Report laments the social costs
By David Mehegan
We know what young people are doing more of: watching television, surfing the Web, listening to their iPods, talking on cellphones, and instant-messaging their friends. But a new report released today by the National Endowment for the Arts makes clear what they’re doing a lot less of: reading.
The report – a 99-page compendium of more than 40 studies by universities, foundations, business groups, and government agencies since 2004 – paints a dire picture of plummeting levels of reading among young people over the past two decades. Among the findings:
Only 30 percent of 13-year-olds read almost every day.
The number of 17-year-olds who never read for pleasure increased from 9 percent in 1984 to 19 percent in 2004.
Almost half of Americans between ages 18 and 24 never read books for pleasure.
The average person between ages 15 and 24 spends 2 to 2 1/2 hours a day watching TV and 7 minutes reading.
“This is a massive social problem,” NEA chairman Dana Gioia, said by phone from Washington. “We are losing the majority of the new generation. They will not achieve anything close to their potential because of poor reading.”
It is not just the amount of reading. According to the report, reading ability has fallen as well. While scores have improved for 9-year-olds, they dropped sharply for 17-year-olds. Only about a third of high school seniors read at a proficient level, a 13 percent decline since 1992. “And proficiency is not a high standard,” Gioia said. “We’re not asking them to be able to read Proust in the original. We’re talking about reading the daily newspaper.”
Apparently, things are not much better among college students. In 2005, almost 40 percent of college freshmen (and 35 percent of seniors) read nothing at all for pleasure, and 26 percent (28 percent of seniors) read less than one hour per week. Even among college graduates, prose-reading proficiency declined from 40 percent in 1992 to 31 percent in 2003.

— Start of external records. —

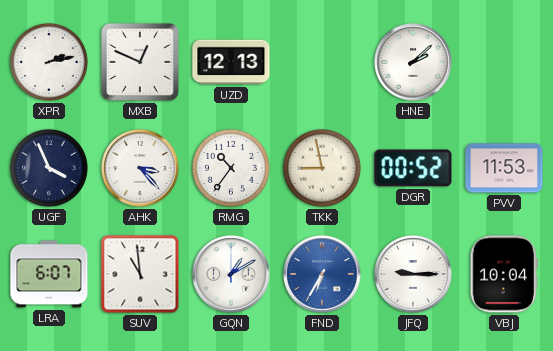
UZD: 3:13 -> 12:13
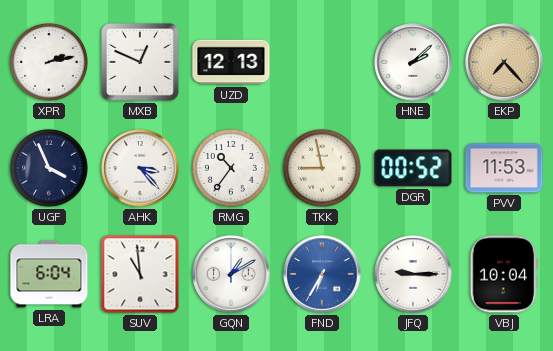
EKP: none -> 7:23
LRA: 6:07 -> 6:04
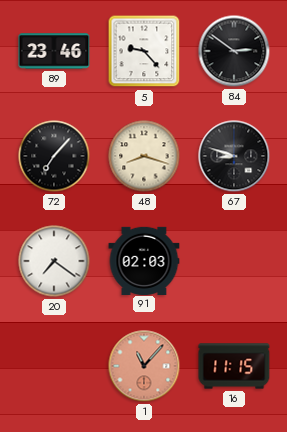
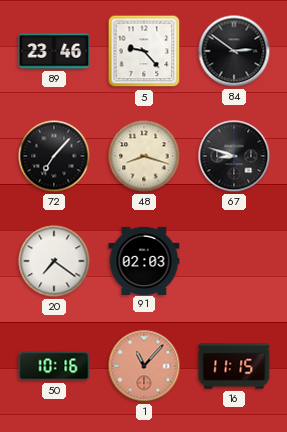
50: none -> 10:16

The report incorporates national studies that have been carried out since the NEA’s 2004 report, “Reading at Risk,” found that literary reading – fiction, poetry, and plays – had crashed over 20 years among adult Americans. The new report, titled “To Read or Not to Read: A Question of National Consequence,” focuses on reading in general, and it reaches down to younger age levels. While not all studies are exactly comparable in some details (such as time spans), overall they trend in the same direction.
“We took information from so many sources, you would expect some results in the opposite direction,” Gioia said. “But I was impressed and depressed at how consistent the information was on the general decline in reading and reading ability.”